Task —
Show, in full, each line of the data that contains "below".

Given data —
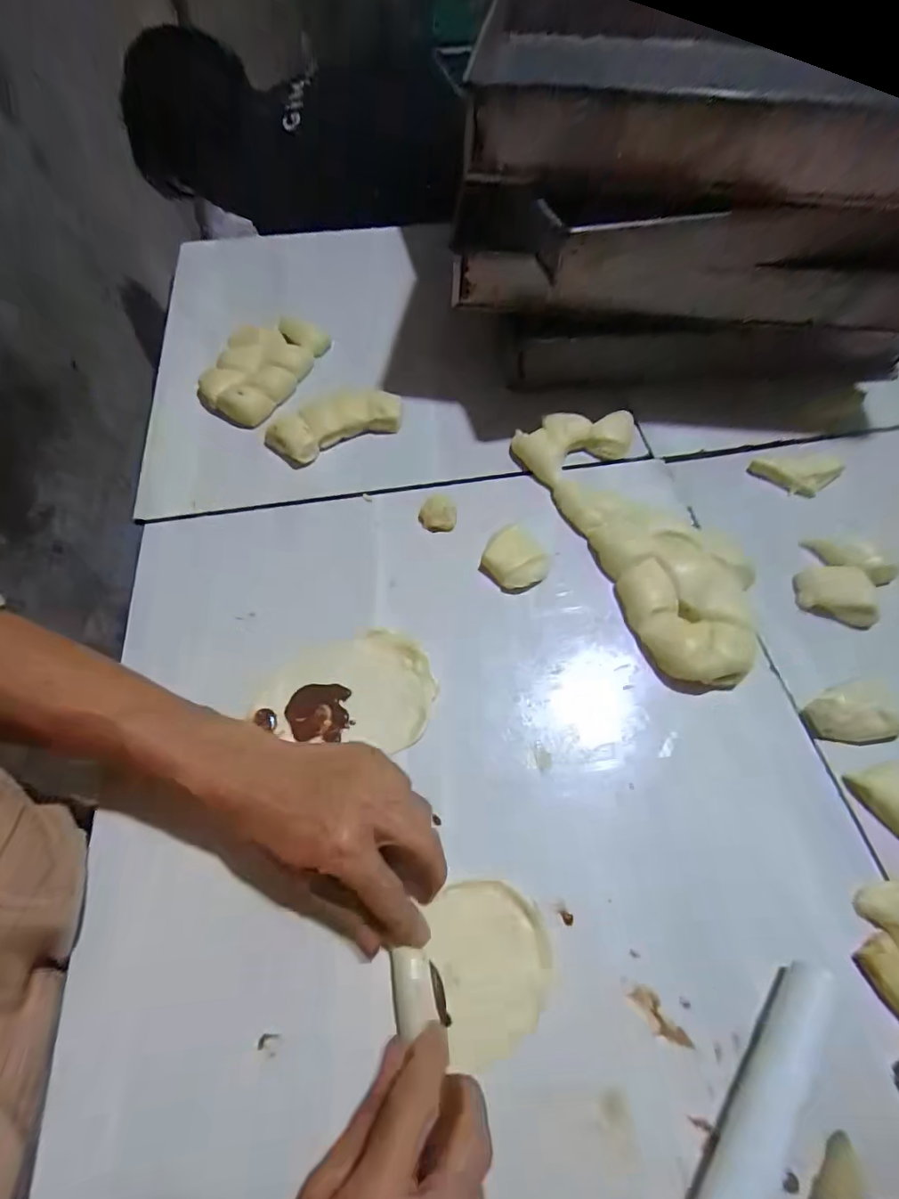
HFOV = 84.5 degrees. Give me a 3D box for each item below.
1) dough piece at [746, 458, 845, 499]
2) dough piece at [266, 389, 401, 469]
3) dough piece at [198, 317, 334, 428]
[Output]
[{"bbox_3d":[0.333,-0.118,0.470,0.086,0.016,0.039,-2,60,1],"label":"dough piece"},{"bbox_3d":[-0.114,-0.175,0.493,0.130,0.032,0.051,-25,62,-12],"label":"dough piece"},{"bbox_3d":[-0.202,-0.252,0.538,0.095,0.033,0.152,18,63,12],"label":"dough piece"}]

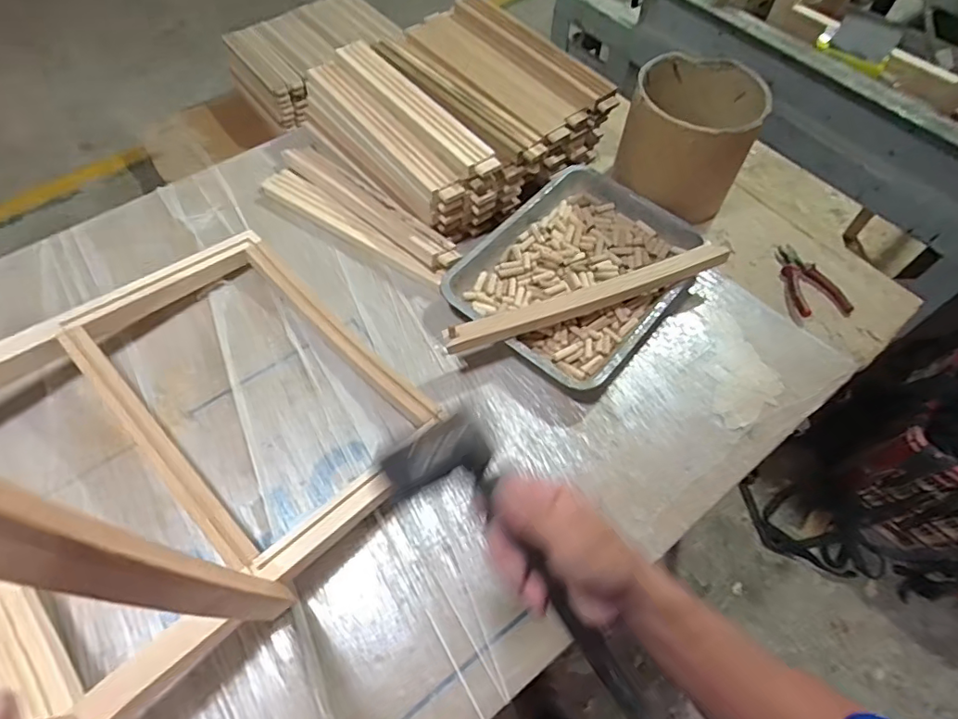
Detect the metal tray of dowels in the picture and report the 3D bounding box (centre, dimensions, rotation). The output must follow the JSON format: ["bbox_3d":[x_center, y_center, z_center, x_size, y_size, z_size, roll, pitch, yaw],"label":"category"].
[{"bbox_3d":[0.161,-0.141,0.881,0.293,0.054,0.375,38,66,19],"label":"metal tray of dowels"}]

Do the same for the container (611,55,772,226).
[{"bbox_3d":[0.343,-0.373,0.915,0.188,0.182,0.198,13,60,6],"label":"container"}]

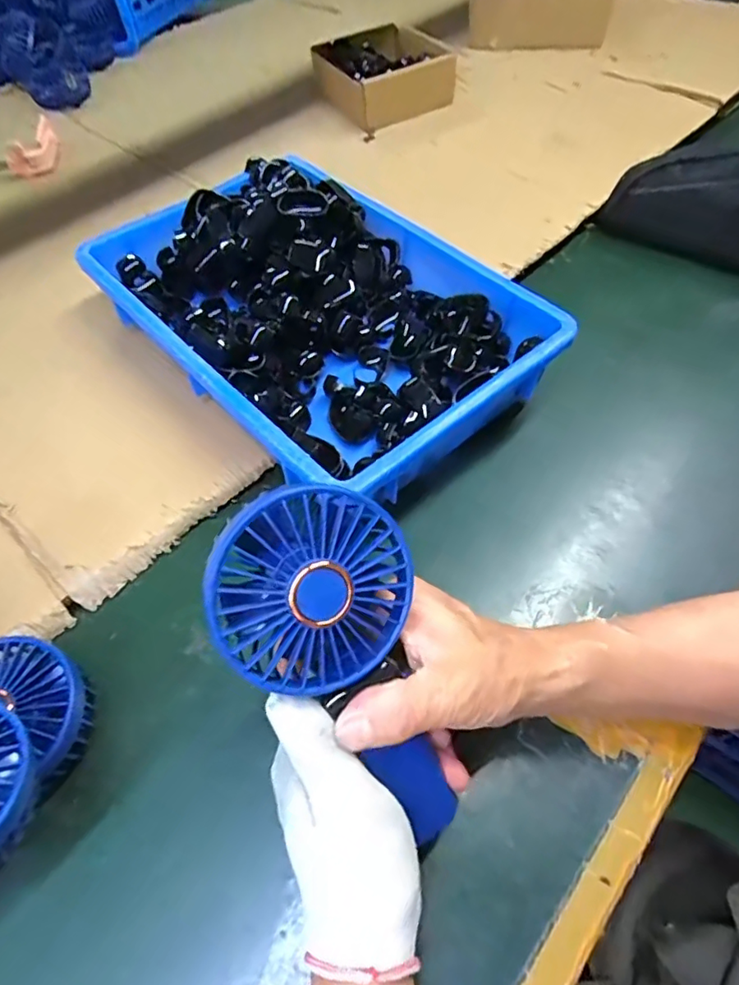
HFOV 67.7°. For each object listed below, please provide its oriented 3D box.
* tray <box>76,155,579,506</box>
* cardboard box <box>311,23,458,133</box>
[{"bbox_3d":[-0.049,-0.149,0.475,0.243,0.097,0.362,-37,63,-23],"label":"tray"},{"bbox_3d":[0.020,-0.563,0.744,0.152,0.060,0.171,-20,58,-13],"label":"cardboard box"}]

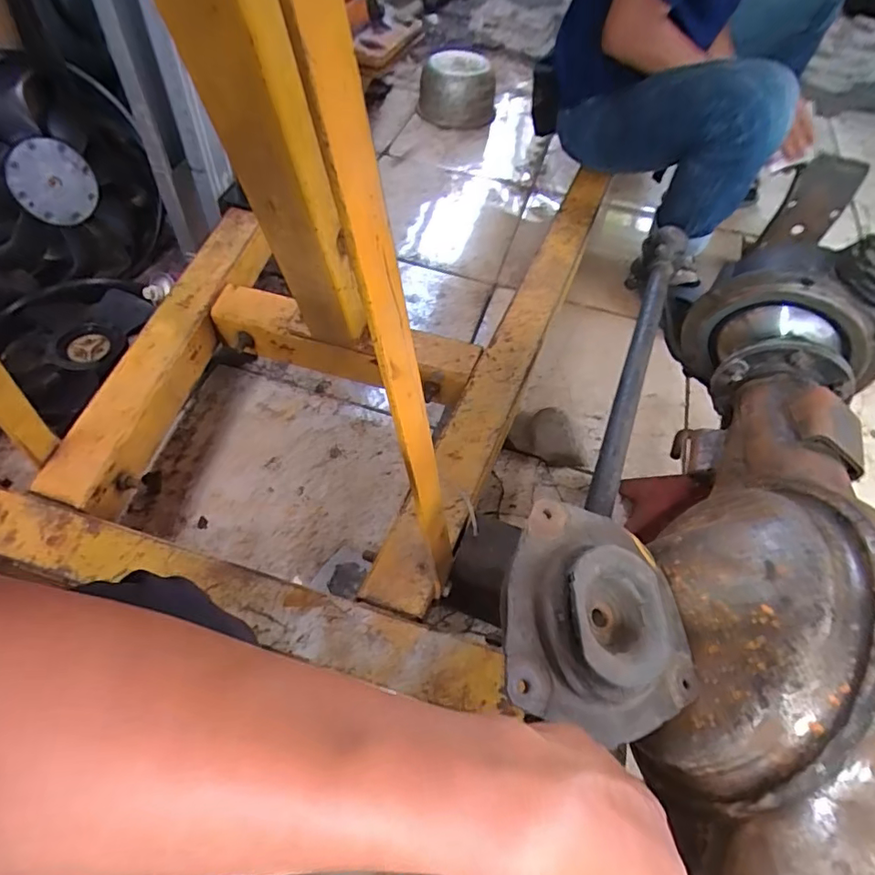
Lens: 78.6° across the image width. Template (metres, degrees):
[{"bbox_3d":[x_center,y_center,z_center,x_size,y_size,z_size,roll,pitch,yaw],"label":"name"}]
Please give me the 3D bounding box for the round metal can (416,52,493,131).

Your solution —
HFOV = 84.5 degrees. Give me a 3D box for each item below.
HFOV 67.7°. For each object listed below, please provide its oriented 3D box.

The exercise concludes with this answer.